What the exercise asks: Copy the listing below, swapping "collectors" for "collected by" every place it occurs. Leave the rest unchanged.

Data section:
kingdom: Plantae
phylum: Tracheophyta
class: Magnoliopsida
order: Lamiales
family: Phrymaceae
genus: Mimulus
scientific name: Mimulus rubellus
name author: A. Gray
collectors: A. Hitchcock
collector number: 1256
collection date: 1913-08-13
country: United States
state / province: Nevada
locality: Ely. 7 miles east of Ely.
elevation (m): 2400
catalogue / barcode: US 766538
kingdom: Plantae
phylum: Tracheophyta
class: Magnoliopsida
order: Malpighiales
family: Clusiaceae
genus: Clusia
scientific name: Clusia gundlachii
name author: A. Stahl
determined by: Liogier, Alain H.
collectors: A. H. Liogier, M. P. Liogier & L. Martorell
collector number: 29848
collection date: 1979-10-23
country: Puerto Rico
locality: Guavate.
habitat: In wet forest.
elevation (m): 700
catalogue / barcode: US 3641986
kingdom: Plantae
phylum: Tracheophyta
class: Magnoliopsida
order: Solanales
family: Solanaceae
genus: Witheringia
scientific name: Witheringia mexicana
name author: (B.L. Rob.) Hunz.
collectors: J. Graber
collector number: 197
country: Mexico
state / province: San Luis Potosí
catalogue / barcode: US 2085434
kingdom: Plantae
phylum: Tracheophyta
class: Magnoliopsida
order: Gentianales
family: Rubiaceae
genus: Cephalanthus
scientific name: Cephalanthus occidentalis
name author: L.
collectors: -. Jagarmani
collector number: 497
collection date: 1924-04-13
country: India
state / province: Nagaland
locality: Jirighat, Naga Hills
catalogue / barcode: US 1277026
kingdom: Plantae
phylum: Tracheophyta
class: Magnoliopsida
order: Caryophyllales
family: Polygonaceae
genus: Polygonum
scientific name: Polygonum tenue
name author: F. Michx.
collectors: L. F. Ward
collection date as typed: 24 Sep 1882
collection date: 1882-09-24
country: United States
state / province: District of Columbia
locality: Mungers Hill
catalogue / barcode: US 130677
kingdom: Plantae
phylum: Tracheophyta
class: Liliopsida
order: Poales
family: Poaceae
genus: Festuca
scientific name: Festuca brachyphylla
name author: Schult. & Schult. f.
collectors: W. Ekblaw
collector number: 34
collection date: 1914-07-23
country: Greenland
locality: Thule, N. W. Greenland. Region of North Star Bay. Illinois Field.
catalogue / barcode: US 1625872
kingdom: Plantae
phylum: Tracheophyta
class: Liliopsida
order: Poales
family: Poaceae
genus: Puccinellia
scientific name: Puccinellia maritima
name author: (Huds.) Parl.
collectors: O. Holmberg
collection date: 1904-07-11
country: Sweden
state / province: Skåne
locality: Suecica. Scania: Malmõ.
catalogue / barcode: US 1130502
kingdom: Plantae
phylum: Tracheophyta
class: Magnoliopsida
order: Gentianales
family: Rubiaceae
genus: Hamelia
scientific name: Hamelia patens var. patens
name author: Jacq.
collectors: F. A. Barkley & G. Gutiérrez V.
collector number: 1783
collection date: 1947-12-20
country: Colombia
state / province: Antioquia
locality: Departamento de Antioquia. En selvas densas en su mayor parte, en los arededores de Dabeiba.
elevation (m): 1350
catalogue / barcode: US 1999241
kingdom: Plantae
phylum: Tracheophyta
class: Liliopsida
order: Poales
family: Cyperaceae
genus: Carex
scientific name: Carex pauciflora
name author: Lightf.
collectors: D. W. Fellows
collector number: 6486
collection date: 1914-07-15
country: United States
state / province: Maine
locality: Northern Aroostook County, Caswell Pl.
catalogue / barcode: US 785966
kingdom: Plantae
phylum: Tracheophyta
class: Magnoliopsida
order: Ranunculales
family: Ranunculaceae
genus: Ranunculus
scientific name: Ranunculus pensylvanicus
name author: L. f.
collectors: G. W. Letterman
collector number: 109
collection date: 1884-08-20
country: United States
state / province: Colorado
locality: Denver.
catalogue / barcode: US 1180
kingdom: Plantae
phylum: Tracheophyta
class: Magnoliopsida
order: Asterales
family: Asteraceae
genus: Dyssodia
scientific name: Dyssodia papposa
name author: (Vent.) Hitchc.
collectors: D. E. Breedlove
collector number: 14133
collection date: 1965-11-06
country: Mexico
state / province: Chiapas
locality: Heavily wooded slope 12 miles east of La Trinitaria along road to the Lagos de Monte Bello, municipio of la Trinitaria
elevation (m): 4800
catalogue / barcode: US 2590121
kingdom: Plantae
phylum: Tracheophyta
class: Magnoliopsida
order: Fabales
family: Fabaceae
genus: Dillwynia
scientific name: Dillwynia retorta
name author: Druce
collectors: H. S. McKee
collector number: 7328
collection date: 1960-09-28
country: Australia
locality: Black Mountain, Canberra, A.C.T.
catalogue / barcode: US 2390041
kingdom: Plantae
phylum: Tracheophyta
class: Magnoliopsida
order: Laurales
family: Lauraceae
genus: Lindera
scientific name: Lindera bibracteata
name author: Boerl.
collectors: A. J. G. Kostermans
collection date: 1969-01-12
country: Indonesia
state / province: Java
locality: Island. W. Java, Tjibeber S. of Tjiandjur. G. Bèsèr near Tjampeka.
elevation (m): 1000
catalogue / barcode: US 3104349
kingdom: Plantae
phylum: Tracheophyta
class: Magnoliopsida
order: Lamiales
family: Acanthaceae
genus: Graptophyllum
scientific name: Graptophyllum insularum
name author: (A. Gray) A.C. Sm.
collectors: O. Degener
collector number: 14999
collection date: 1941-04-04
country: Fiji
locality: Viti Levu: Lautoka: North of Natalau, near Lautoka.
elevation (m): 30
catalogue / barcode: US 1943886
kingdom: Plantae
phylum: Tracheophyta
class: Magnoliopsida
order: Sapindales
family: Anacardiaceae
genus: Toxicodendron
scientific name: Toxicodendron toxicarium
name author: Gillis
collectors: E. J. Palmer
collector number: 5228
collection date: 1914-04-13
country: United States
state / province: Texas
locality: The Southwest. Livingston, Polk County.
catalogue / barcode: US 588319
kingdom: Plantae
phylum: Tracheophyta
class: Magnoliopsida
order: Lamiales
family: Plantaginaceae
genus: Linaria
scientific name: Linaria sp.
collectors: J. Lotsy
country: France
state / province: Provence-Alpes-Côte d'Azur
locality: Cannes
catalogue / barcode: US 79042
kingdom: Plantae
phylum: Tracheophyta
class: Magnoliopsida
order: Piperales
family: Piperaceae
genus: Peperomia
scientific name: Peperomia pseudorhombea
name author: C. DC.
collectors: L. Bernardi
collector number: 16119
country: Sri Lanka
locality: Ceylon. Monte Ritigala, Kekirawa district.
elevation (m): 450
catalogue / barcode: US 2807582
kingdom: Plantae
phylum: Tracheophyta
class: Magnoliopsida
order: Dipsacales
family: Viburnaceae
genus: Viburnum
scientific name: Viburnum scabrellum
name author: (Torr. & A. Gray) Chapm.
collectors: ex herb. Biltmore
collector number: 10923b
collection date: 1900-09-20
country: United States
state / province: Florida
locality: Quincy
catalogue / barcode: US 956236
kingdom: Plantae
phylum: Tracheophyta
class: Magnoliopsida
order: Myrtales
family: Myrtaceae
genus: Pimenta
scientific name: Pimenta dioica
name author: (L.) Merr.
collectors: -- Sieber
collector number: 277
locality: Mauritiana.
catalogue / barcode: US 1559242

Output of the task:
kingdom: Plantae
phylum: Tracheophyta
class: Magnoliopsida
order: Lamiales
family: Phrymaceae
genus: Mimulus
scientific name: Mimulus rubellus
name author: A. Gray
collected by: A. Hitchcock
collector number: 1256
collection date: 1913-08-13
country: United States
state / province: Nevada
locality: Ely. 7 miles east of Ely.
elevation (m): 2400
catalogue / barcode: US 766538
kingdom: Plantae
phylum: Tracheophyta
class: Magnoliopsida
order: Malpighiales
family: Clusiaceae
genus: Clusia
scientific name: Clusia gundlachii
name author: A. Stahl
determined by: Liogier, Alain H.
collected by: A. H. Liogier, M. P. Liogier & L. Martorell
collector number: 29848
collection date: 1979-10-23
country: Puerto Rico
locality: Guavate.
habitat: In wet forest.
elevation (m): 700
catalogue / barcode: US 3641986
kingdom: Plantae
phylum: Tracheophyta
class: Magnoliopsida
order: Solanales
family: Solanaceae
genus: Witheringia
scientific name: Witheringia mexicana
name author: (B.L. Rob.) Hunz.
collected by: J. Graber
collector number: 197
country: Mexico
state / province: San Luis Potosí
catalogue / barcode: US 2085434
kingdom: Plantae
phylum: Tracheophyta
class: Magnoliopsida
order: Gentianales
family: Rubiaceae
genus: Cephalanthus
scientific name: Cephalanthus occidentalis
name author: L.
collected by: -. Jagarmani
collector number: 497
collection date: 1924-04-13
country: India
state / province: Nagaland
locality: Jirighat, Naga Hills
catalogue / barcode: US 1277026
kingdom: Plantae
phylum: Tracheophyta
class: Magnoliopsida
order: Caryophyllales
family: Polygonaceae
genus: Polygonum
scientific name: Polygonum tenue
name author: F. Michx.
collected by: L. F. Ward
collection date as typed: 24 Sep 1882
collection date: 1882-09-24
country: United States
state / province: District of Columbia
locality: Mungers Hill
catalogue / barcode: US 130677
kingdom: Plantae
phylum: Tracheophyta
class: Liliopsida
order: Poales
family: Poaceae
genus: Festuca
scientific name: Festuca brachyphylla
name author: Schult. & Schult. f.
collected by: W. Ekblaw
collector number: 34
collection date: 1914-07-23
country: Greenland
locality: Thule, N. W. Greenland. Region of North Star Bay. Illinois Field.
catalogue / barcode: US 1625872
kingdom: Plantae
phylum: Tracheophyta
class: Liliopsida
order: Poales
family: Poaceae
genus: Puccinellia
scientific name: Puccinellia maritima
name author: (Huds.) Parl.
collected by: O. Holmberg
collection date: 1904-07-11
country: Sweden
state / province: Skåne
locality: Suecica. Scania: Malmõ.
catalogue / barcode: US 1130502
kingdom: Plantae
phylum: Tracheophyta
class: Magnoliopsida
order: Gentianales
family: Rubiaceae
genus: Hamelia
scientific name: Hamelia patens var. patens
name author: Jacq.
collected by: F. A. Barkley & G. Gutiérrez V.
collector number: 1783
collection date: 1947-12-20
country: Colombia
state / province: Antioquia
locality: Departamento de Antioquia. En selvas densas en su mayor parte, en los arededores de Dabeiba.
elevation (m): 1350
catalogue / barcode: US 1999241
kingdom: Plantae
phylum: Tracheophyta
class: Liliopsida
order: Poales
family: Cyperaceae
genus: Carex
scientific name: Carex pauciflora
name author: Lightf.
collected by: D. W. Fellows
collector number: 6486
collection date: 1914-07-15
country: United States
state / province: Maine
locality: Northern Aroostook County, Caswell Pl.
catalogue / barcode: US 785966
kingdom: Plantae
phylum: Tracheophyta
class: Magnoliopsida
order: Ranunculales
family: Ranunculaceae
genus: Ranunculus
scientific name: Ranunculus pensylvanicus
name author: L. f.
collected by: G. W. Letterman
collector number: 109
collection date: 1884-08-20
country: United States
state / province: Colorado
locality: Denver.
catalogue / barcode: US 1180
kingdom: Plantae
phylum: Tracheophyta
class: Magnoliopsida
order: Asterales
family: Asteraceae
genus: Dyssodia
scientific name: Dyssodia papposa
name author: (Vent.) Hitchc.
collected by: D. E. Breedlove
collector number: 14133
collection date: 1965-11-06
country: Mexico
state / province: Chiapas
locality: Heavily wooded slope 12 miles east of La Trinitaria along road to the Lagos de Monte Bello, municipio of la Trinitaria
elevation (m): 4800
catalogue / barcode: US 2590121
kingdom: Plantae
phylum: Tracheophyta
class: Magnoliopsida
order: Fabales
family: Fabaceae
genus: Dillwynia
scientific name: Dillwynia retorta
name author: Druce
collected by: H. S. McKee
collector number: 7328
collection date: 1960-09-28
country: Australia
locality: Black Mountain, Canberra, A.C.T.
catalogue / barcode: US 2390041
kingdom: Plantae
phylum: Tracheophyta
class: Magnoliopsida
order: Laurales
family: Lauraceae
genus: Lindera
scientific name: Lindera bibracteata
name author: Boerl.
collected by: A. J. G. Kostermans
collection date: 1969-01-12
country: Indonesia
state / province: Java
locality: Island. W. Java, Tjibeber S. of Tjiandjur. G. Bèsèr near Tjampeka.
elevation (m): 1000
catalogue / barcode: US 3104349
kingdom: Plantae
phylum: Tracheophyta
class: Magnoliopsida
order: Lamiales
family: Acanthaceae
genus: Graptophyllum
scientific name: Graptophyllum insularum
name author: (A. Gray) A.C. Sm.
collected by: O. Degener
collector number: 14999
collection date: 1941-04-04
country: Fiji
locality: Viti Levu: Lautoka: North of Natalau, near Lautoka.
elevation (m): 30
catalogue / barcode: US 1943886
kingdom: Plantae
phylum: Tracheophyta
class: Magnoliopsida
order: Sapindales
family: Anacardiaceae
genus: Toxicodendron
scientific name: Toxicodendron toxicarium
name author: Gillis
collected by: E. J. Palmer
collector number: 5228
collection date: 1914-04-13
country: United States
state / province: Texas
locality: The Southwest. Livingston, Polk County.
catalogue / barcode: US 588319
kingdom: Plantae
phylum: Tracheophyta
class: Magnoliopsida
order: Lamiales
family: Plantaginaceae
genus: Linaria
scientific name: Linaria sp.
collected by: J. Lotsy
country: France
state / province: Provence-Alpes-Côte d'Azur
locality: Cannes
catalogue / barcode: US 79042
kingdom: Plantae
phylum: Tracheophyta
class: Magnoliopsida
order: Piperales
family: Piperaceae
genus: Peperomia
scientific name: Peperomia pseudorhombea
name author: C. DC.
collected by: L. Bernardi
collector number: 16119
country: Sri Lanka
locality: Ceylon. Monte Ritigala, Kekirawa district.
elevation (m): 450
catalogue / barcode: US 2807582
kingdom: Plantae
phylum: Tracheophyta
class: Magnoliopsida
order: Dipsacales
family: Viburnaceae
genus: Viburnum
scientific name: Viburnum scabrellum
name author: (Torr. & A. Gray) Chapm.
collected by: ex herb. Biltmore
collector number: 10923b
collection date: 1900-09-20
country: United States
state / province: Florida
locality: Quincy
catalogue / barcode: US 956236
kingdom: Plantae
phylum: Tracheophyta
class: Magnoliopsida
order: Myrtales
family: Myrtaceae
genus: Pimenta
scientific name: Pimenta dioica
name author: (L.) Merr.
collected by: -- Sieber
collector number: 277
locality: Mauritiana.
catalogue / barcode: US 1559242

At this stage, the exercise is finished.